Solo Artist / Wild Beasts
https://www.haydenthorpe.com

Haddaway – What is love
The first song I remember stirring up my insides, before I had the language to express the sensation.

Anne Lennox – No more I love you’s
I think I was about ten years old when I watched her perform this on Top of the pops. It was bizarre and otherworldly. Totally camp. It was a very powerful moment to me. I jumped up and down on the bed burning off the energy.

George Michael – Jesus to a child
Sadly fitting. The first single I ever bought, an audacious number one. I feel lucky songs like this were big hits when I was becoming interested in music. No real chorus, a slow meandering song. Quite weighty for a young boy.

Michael Jackson – Earth Song
His “epic period”. No chorus too big and no key change too many. I assumed all huge hits were six minutes long. Like every child he made me yelp and moonwalk as if I were a natural.

Enya – Anywhere Is
I began to gauge the power of voice. I couldn’t decipher the words but the melody was story enough evoke a story.

Pulp – Disco 2000
I remember this being pretty adult in a kitchen sink drama kind of way. It spoke of a world made up of small, precious joys within the grey. I couldn’t fully comprehend it, but I was compelled.

Jimi Hendrix – Voodoo Child
The first song I rope learnt, obsessive, finger callousing rehearsal. My primitive renditions along side the record made me feel god like, I transcended my dirty socked bedroom for those crowded minutes.

Bjork – All is full of love
The first time a realised all of the electronic house that had spilled into North West England after the 90’s contained sounds that could be put to sensual use, speaking of the sparse and often bleak landscapes I grew up with. It got me out of bed for those cruel last few years at school.

Jeff Buckley – So Real
I had a huge revelation as a teenager upon discovering this song. No longer was I self conscious and confused by my softer, higher singing voice. No more shouting at the guitar. Male guitar music could be tender. Me and Ben formed Wild Beasts shortly after.

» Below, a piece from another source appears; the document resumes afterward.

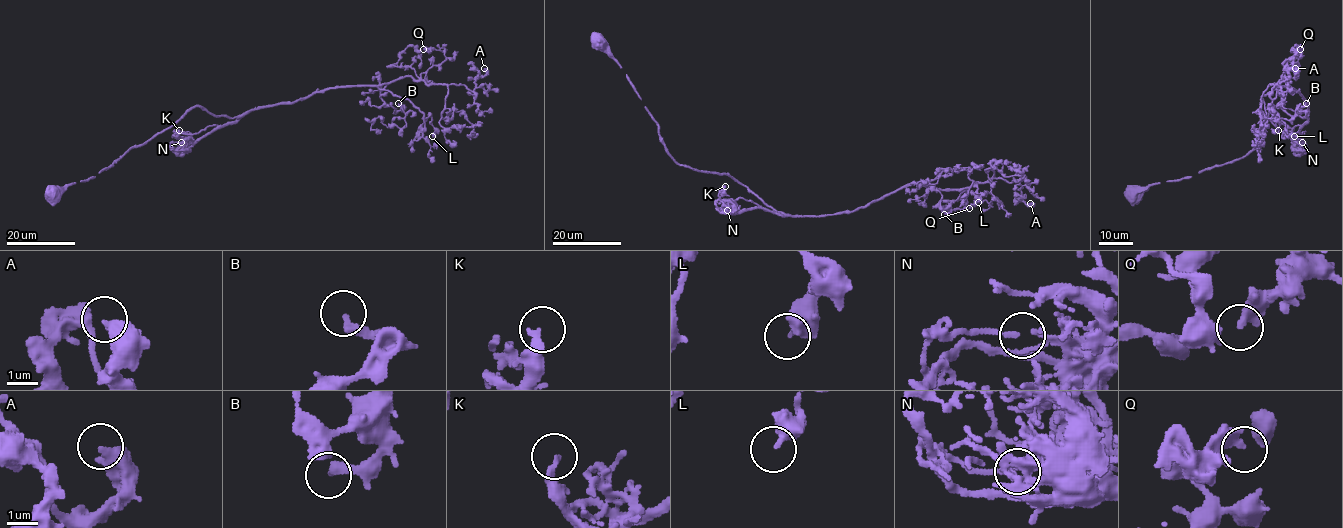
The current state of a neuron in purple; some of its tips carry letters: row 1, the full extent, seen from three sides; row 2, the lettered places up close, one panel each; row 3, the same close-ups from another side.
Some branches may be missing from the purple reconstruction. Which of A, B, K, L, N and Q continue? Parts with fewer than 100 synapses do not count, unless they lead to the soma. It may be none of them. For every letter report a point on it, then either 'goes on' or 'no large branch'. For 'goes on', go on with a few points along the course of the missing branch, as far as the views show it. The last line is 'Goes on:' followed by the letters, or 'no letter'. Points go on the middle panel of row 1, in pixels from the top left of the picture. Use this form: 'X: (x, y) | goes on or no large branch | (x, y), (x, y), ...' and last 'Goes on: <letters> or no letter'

The Smiths – William, It was really nothing
“The rain falls hard on a hum drum town, this town has dragged you down. And everybody’s got to live their lives, and God knows I’ve got to live mine”. Somewhere from the grey north I discovered heroes that brought colour, laughter and audacity.

Marvin Gaye – Inner City Blues (make me wanna holler)
I’d listen to this track every morning on the way to my warehouse job in Kendal. I’d usually be tired and still intoxicated from the previous night in our studio. This song put the fight in me, I romanticised about Motown era Detroit being similar to teenage Wild Beasts era Kendal. Think big they say.

Bob Dylan – Hurricane
Now in Leeds we would rehearse every night in our terrace house basement, working by day. This epic comes in at almost 9 minutes, the time it took me to cycle to the book repair shop I worked at. Fish glue is an associated smell.

Leonard Cohen – Hey That’s No Way to say Goodbye
There was a time in my life in which I couldn’t sleep unless I’d listen to the best of Leonard Cohen in full. It was by track five, this one, that all of the flaying and disorientation of the day began to settle.

Caribou – Odessa
This song and album bring me in full technicolor and surround sound back to the sensation of falling in love and gung-ho moving to London. All forward momentum no notice paid to the past. That Caribou ended up moving next door only fed my suspicion that those events were predestined.

This Mortal Coil – Song to Siren
If 2016 is being fossilised in my memory at this point, then Song to Siren would be its signifier. We played this song before stage at every for Boy King show. It instills a sense of composure and lightness in me.